Public inquiry ordered on Humber Bridge tolls application
This was published under the 2010 to 2015 Conservative and Liberal Democrat coalition government
Humber Bridge proposals for tolls increase to face public inquiry.
A public inquiry on proposals to increase the Humber Bridge tolls has been ordered by the government.
The Department for Transport has received an application from the Humber Bridge board to increase the tolls on the bridge effective from 1 April 2011.
Given the likelihood of objections to the proposals the government has decided to order a public inquiry immediately.
Regional and Local Transport Minister, Norman Baker MP, said:
We know that there is a great deal of interest in the tolls on the Humber Bridge, and that a variety of individuals, businesses and local groups are likely to have views on the bridge board’s proposals.

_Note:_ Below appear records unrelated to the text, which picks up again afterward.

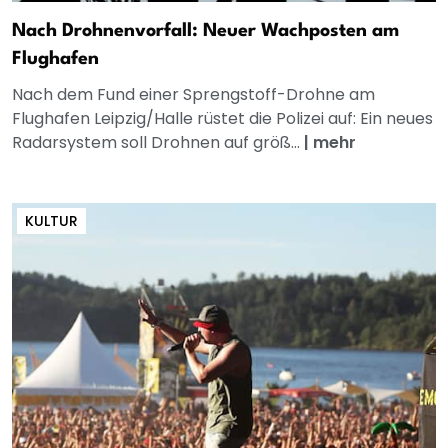
Nach Drohnenvorfall: Neuer Wachposten am
Flughafen
Nach dem Fund einer Sprengstoff-Drohne am
Flughafen Leipzig/Halle rüstet die Polizei auf: Ein neues
Radarsystem soll Drohnen auf größ...
|
mehr
KULTUR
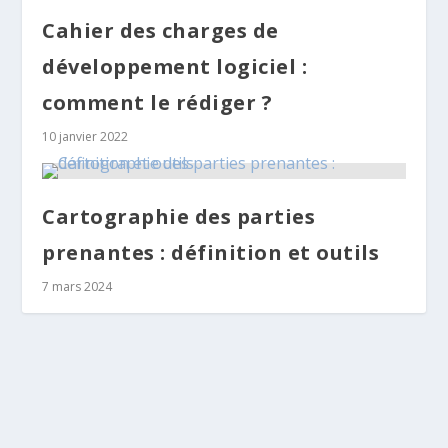
Cahier des charges de
développement logiciel :
comment le rédiger ?
10 janvier 2022
Cartographie des parties
prenantes : définition et outils
7 mars 2024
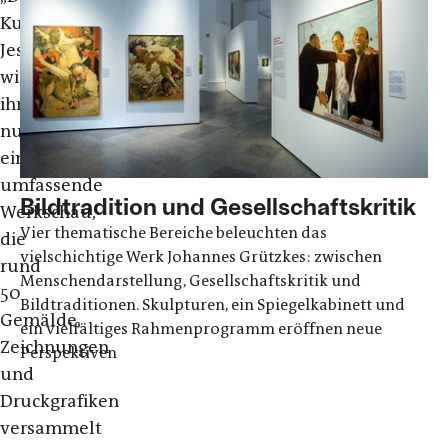
Kunsthalle
Jesuitenkirche
widmet
ihm
nun
eine
umfassende
Bildtradition und Gesellschaftskritik
Werkschau,
Vier thematische Bereiche beleuchten das
die
vielschichtige Werk Johannes Grützkes: zwischen
rund
Menschendarstellung, Gesellschaftskritik und
50
Bildtraditionen. Skulpturen, ein Spiegelkabinett und
Gemälde,
ein vielfältiges Rahmenprogramm eröffnen neue
Zeichnungen
Perspektiven
und
Druckgrafiken
versammelt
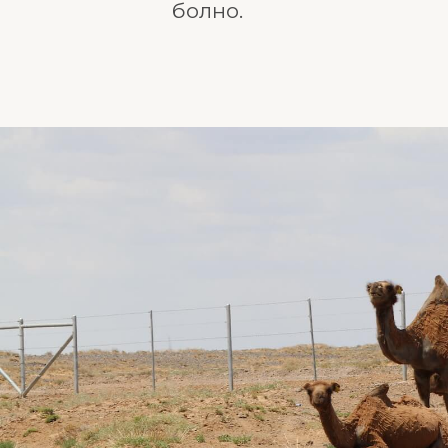
болно.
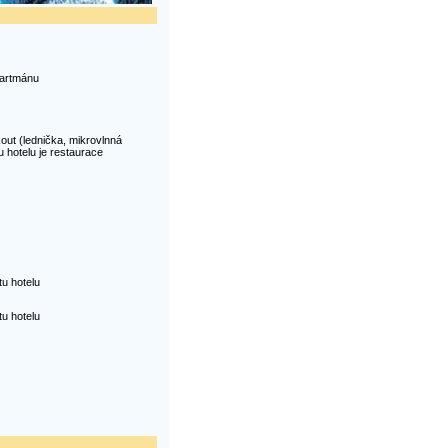
partmánu
ut (lednička, mikrovlnná
u hotelu je restaurace
tu hotelu
tu hotelu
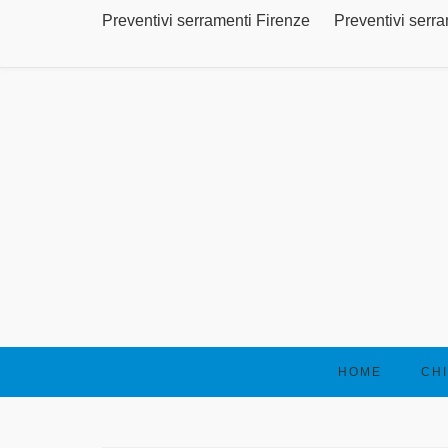
Preventivi serramenti Firenze
Preventivi serr
HOME
CHI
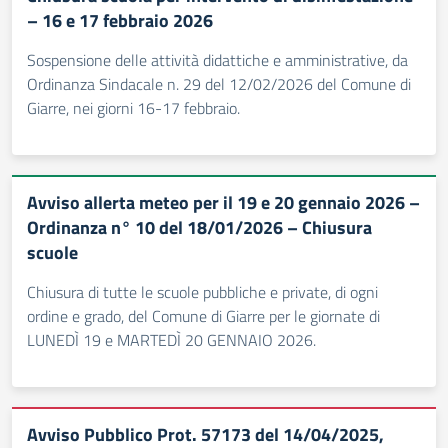
– 16 e 17 febbraio 2026
Sospensione delle attività didattiche e amministrative, da
Ordinanza Sindacale n. 29 del 12/02/2026 del Comune di
Giarre, nei giorni 16-17 febbraio.
Avviso allerta meteo per il 19 e 20 gennaio 2026 –
Ordinanza n° 10 del 18/01/2026 – Chiusura
scuole
Chiusura di tutte le scuole pubbliche e private, di ogni
ordine e grado, del Comune di Giarre per le giornate di
LUNEDÌ 19 e MARTEDÌ 20 GENNAIO 2026.
Avviso Pubblico Prot. 57173 del 14/04/2025,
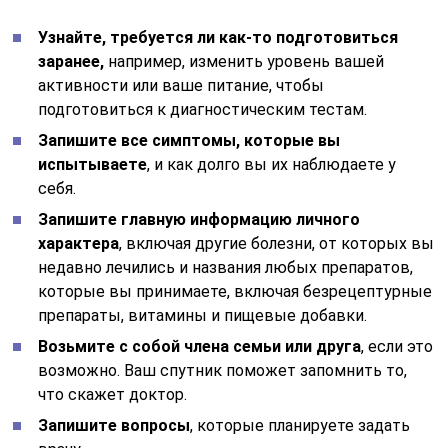
Узнайте, требуется ли как-то подготовиться
заранее,
например, изменить уровень вашей
активности или ваше питание, чтобы
подготовиться к диагностическим тестам.
Запишите все симптомы, которые вы
испытываете
, и как долго вы их наблюдаете у
себя.
Запишите главную информацию личного
характера
, включая другие болезни, от которых вы
недавно лечились и названия любых препаратов,
которые вы принимаете, включая безрецептурные
препараты, витамины и пищевые добавки.
Возьмите с собой члена семьи или друга
, если это
возможно. Ваш спутник поможет запомнить то,
что скажет доктор.
Запишите вопросы
, которые планируете задать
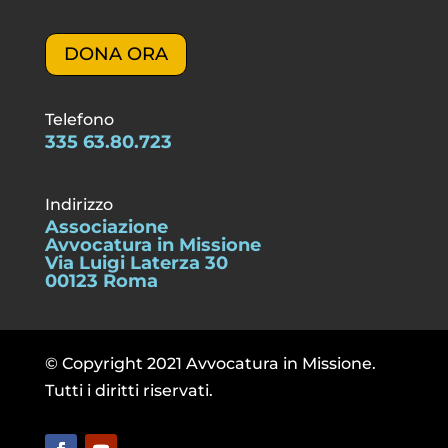
DONA ORA
Telefono
335 63.80.723
Indirizzo
Associazione
Avvocatura in Missione
Via Luigi Laterza 30
00123 Roma
© Copyright 2021 Avvocatura in Missione.
Tutti i diritti riservati.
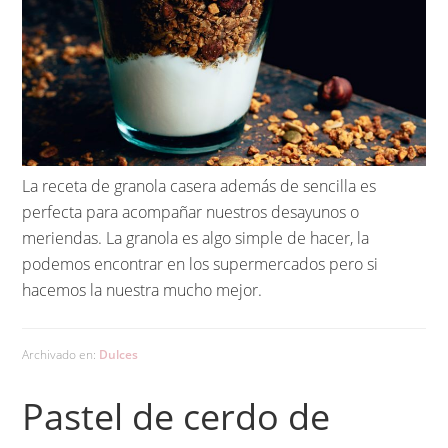
La receta de granola casera además de sencilla es
perfecta para acompañar nuestros desayunos o
meriendas. La granola es algo simple de hacer, la
podemos encontrar en los supermercados pero si
hacemos la nuestra mucho mejor.
Archivado en:
Dulces
Pastel de cerdo de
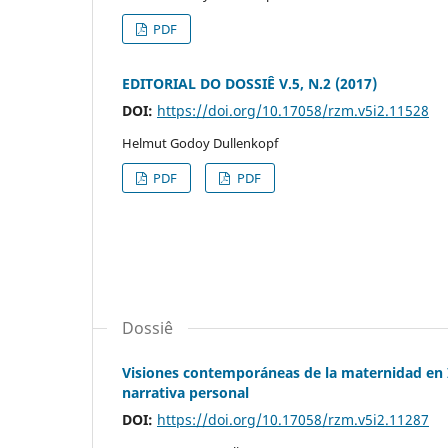
PDF
EDITORIAL DO DOSSIÊ V.5, N.2 (2017)
DOI:
https://doi.org/10.17058/rzm.v5i2.11528
Helmut Godoy Dullenkopf
PDF
PDF
Dossiê
Visiones contemporáneas de la maternidad en 
narrativa personal
DOI:
https://doi.org/10.17058/rzm.v5i2.11287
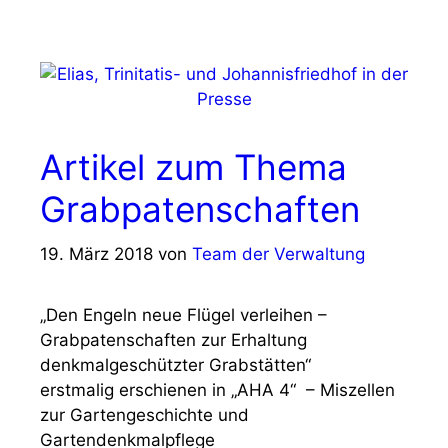
Artikel zum Thema
Grabpatenschaften
19. März 2018
von
Team der Verwaltung
„Den Engeln neue Flügel verleihen –
Grabpatenschaften zur Erhaltung
denkmalgeschützter Grabstätten“
erstmalig erschienen in „AHA 4“ – Miszellen
zur Gartengeschichte und
Gartendenkmalpflege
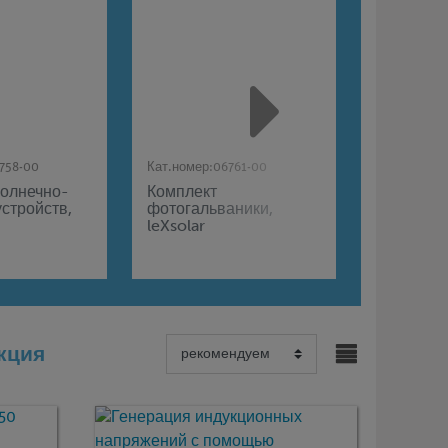
758-00
Кат.номер:
06761-00
Кат.номер:
солнечно-
Комплект
leXsolar 
стройств,
фотогальваники,
набор
leXsolar
"Электро
кция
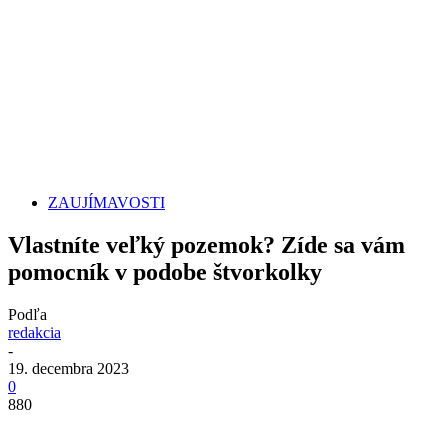
ZAUJÍMAVOSTI
Vlastníte veľký pozemok? Zíde sa vám
pomocník v podobe štvorkolky
Podľa
redakcia
-
19. decembra 2023
0
880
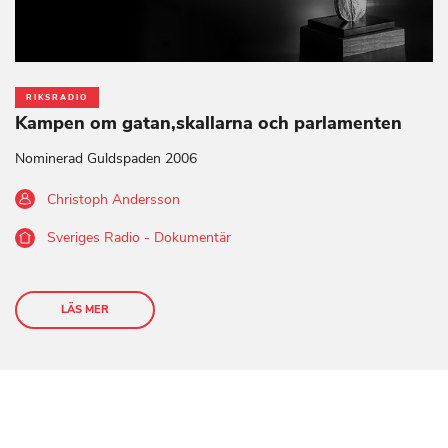
RIKSRADIO
Kampen om gatan,skallarna och parlamenten
Nominerad Guldspaden 2006
Christoph Andersson
Sveriges Radio - Dokumentär
LÄS MER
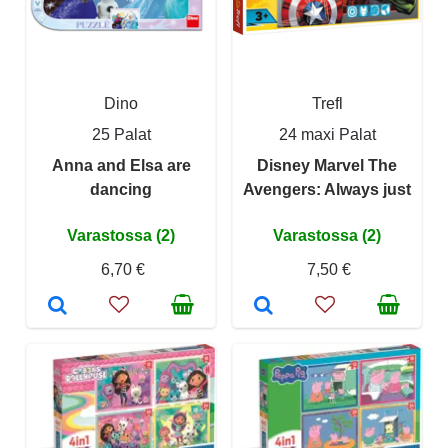
Dino
Trefl
25 Palat
24 maxi Palat
Anna and Elsa are
Disney Marvel The
dancing
Avengers: Always just
Varastossa (2)
Varastossa (2)
6,70 €
7,50 €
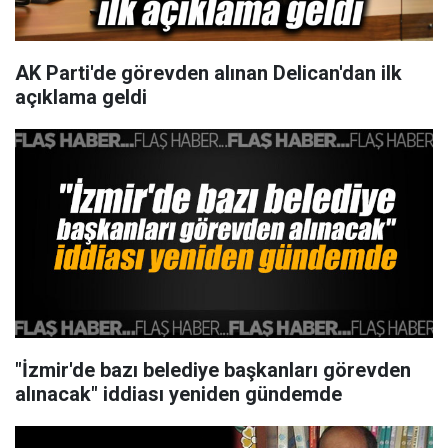
AK Parti'de görevden alınan Delican'dan ilk
açıklama geldi
"İzmir'de bazı belediye başkanları görevden
alınacak" iddiası yeniden gündemde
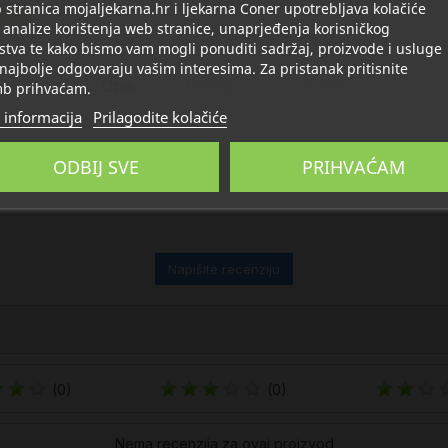
stranica mojaljekarna.hr i ljekarna Coner upotrebljava kolačiće
rsta
 analize korištenja web stranice, unaprjeđenja korisničkog
stva te kako bismo vam mogli ponuditi sadržaj, proizvode i usluge
 najbolje odgovaraju vašim interesima. Za pristanak pritisnite
Opis
Detalji
O Suban
b prihvaćam.
 informacija
Prilagodite kolačiće
ODBIJ SVE
PRIHVAĆAM
Napišite recenziju
(0)
(0)
Nema recenzija za ovaj proizvod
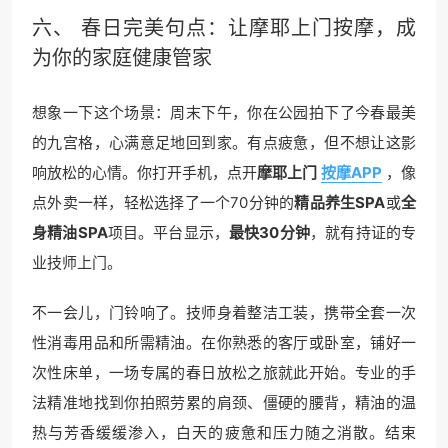
六、 春日完美句点：让摩耶上门按摩，成
为你的家庭健康管家
想象一下这个场景：周末下午，你在公园拍下了今春最美
的九宫格，心满意足地回到家。有点疲惫，但不想让这影
响放松的心情。你打开手机，点开
摩耶上门
按摩APP
，像
点外卖一样，轻松选择了一个70分钟的
精品养生SPA
或
全
身精油SPA
项目。平台显示，
最快30分钟
，就有持证的专
业技师上门。
不一会儿，门铃响了。技师身着整洁工装，携带全套一次
性消毒用品和所需精油。在你熟悉的客厅或卧室，铺好一
次性床单，一场专属的春日放松之旅就此开始。专业的手
法精准地找到你拍照劳累的肩颈、僵硬的腰背，精油的温
热与芳香缓缓渗入，白天的疲惫和压力随之消散。结束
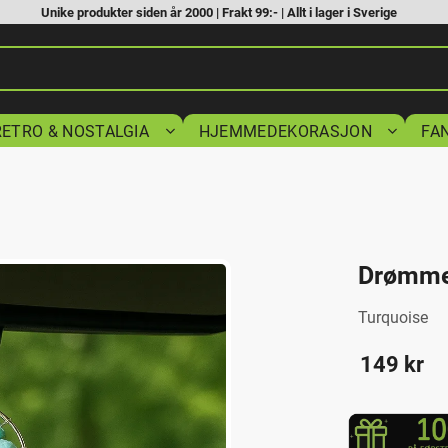
Unike produkter siden år 2000 | Frakt 99:- | Allt i lager i Sverige
RETRO & NOSTALGIA
HJEMMEDEKORASJON
FA
Drømmef
Turquoise
149
kr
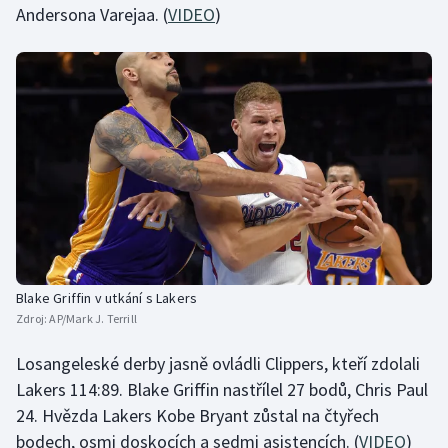
Andersona Varejaa. (
VIDEO
)
Blake Griffin v utkání s Lakers
Zdroj:
AP/Mark J. Terrill
Losangeleské derby jasně ovládli Clippers, kteří zdolali
Lakers 114:89. Blake Griffin nastřílel 27 bodů, Chris Paul
24. Hvězda Lakers Kobe Bryant zůstal na čtyřech
bodech, osmi doskocích a sedmi asistencích. (
VIDEO
)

It is only right that any parties with an interest are able to put forward their objections at a public inquiry. That is why we have decided to proceed directly to the public inquiry stage where the case for and against any increase can be heard in full.
A public notice will be published by the Humber Bridge board providing details of the public inquiry, the proposed increase and where objections can be sent.
Notes to editors
The Humber Bridge is governed by the Humber Bridge Act 1971.
Sections 10(3) of the Humber Bridge Act 1971 provides that the Secretary of State shall cause a local inquiry to be held if required by the applicant or by any person with a substantial interest who has objected to the application and has not withdrawn his objection. In addition, the Secretary of State “may in any case, if he thinks fit, cause a local inquiry to be held”. In this case the Secretary of State has decided to exercise these discretionary powers and proceed directly to a public inquiry.
The tolls on the Humber Bridge were last raised in 2006.